• CONSIGNE 1
Reproduisez sans rien modifier le passage du texte sur le compositeur russe qui commence par « Serait-ce à dire » et va jusqu'à « que le deuxième. ».
• CONSIGNE 2
Poursuivez la rédaction du texte consacré au compositeur russe à partir de sa dernière phrase.

• TEXTE FOURNI
- - -

Œuvres célèbres à juste titre. En effet, il est vrai que les Danses sont un sommet de l'art musical russe, un vrai trait de génie. Les steppes sont un autre trait de génie: l'auteur a réussi à y créer une atmosphère complètement envoûtante, simplement en exposant séparément, puis en superposant, deux petits thèmes. Ce procédé est l’un des b.a.-ba de la composition « classique ». Mais justement sa réussite demande de l’inspiration !

 

Deux morceaux !

Serait-ce à dire que tout le reste de sa production ne vaut rien ?

 

Voilà un musicien considéré comme relativement secondaire par les historiens de la musique.

Ceux-ci lui préfèrent Moussorgski surtout, et aussi Rimski-Korsakov, qui leur fournissent plus de matière de nature historique (originalité formelle, apports « novateurs »). Il a été en général coincé dans les histoires de la musique entre César Cui et Modeste Moussorgski, pour n’en jamais sortir. Mieux traité certes que le premier – pour lequel j’ai plus de souvenirs de plaisanteries sur son nom [1] que de musique entendue – mais nettement moins bien que le deuxième.

- - -

• DONNÉES FOURNIES
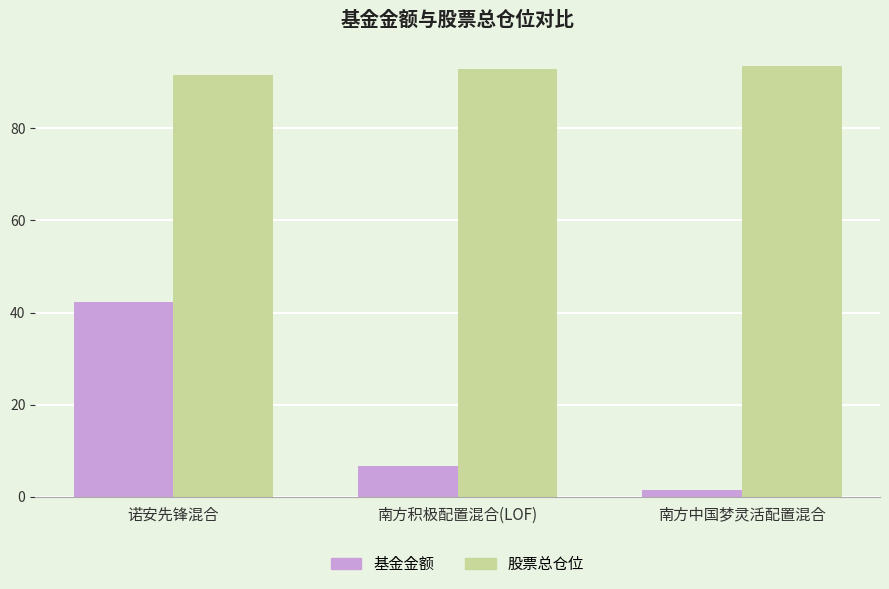

What is the spread (max minus min) of values at 南方中国梦灵活配置混合?

92.0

- - -

• RÉSULTAT ATTENDU 1
Serait-ce à dire que tout le reste de sa production ne vaut rien ?

 

Voilà un musicien considéré comme relativement secondaire par les historiens de la musique.

Ceux-ci lui préfèrent Moussorgski surtout, et aussi Rimski-Korsakov, qui leur fournissent plus de matière de nature historique (originalité formelle, apports « novateurs »). Il a été en général coincé dans les histoires de la musique entre César Cui et Modeste Moussorgski, pour n’en jamais sortir. Mieux traité certes que le premier – pour lequel j’ai plus de souvenirs de plaisanteries sur son nom [1] que de musique entendue – mais nettement moins bien que le deuxième.

• RÉSULTAT ATTENDU 2
Comment diable peut-on porter ce genre de jugement?

Comment? Eh bien quand on juge en musicologue ou en historien. Et non pas lorsqu’on apprécie en musicien, et encore moins en mélomane!

Il a peu écrit. Mais il a écrit tout de même autre chose que les deux œuvres pré-citées!.

Les amateurs s'en sont d'ailleurs rendus compte depuis quelques années, et leur demande a fait que l’on trouve maintenant en disques à peu près tout ce qui a été publié de lui. On commence même à trouver plusieurs versions de son 2e quatuor, de sa 2e symphonie….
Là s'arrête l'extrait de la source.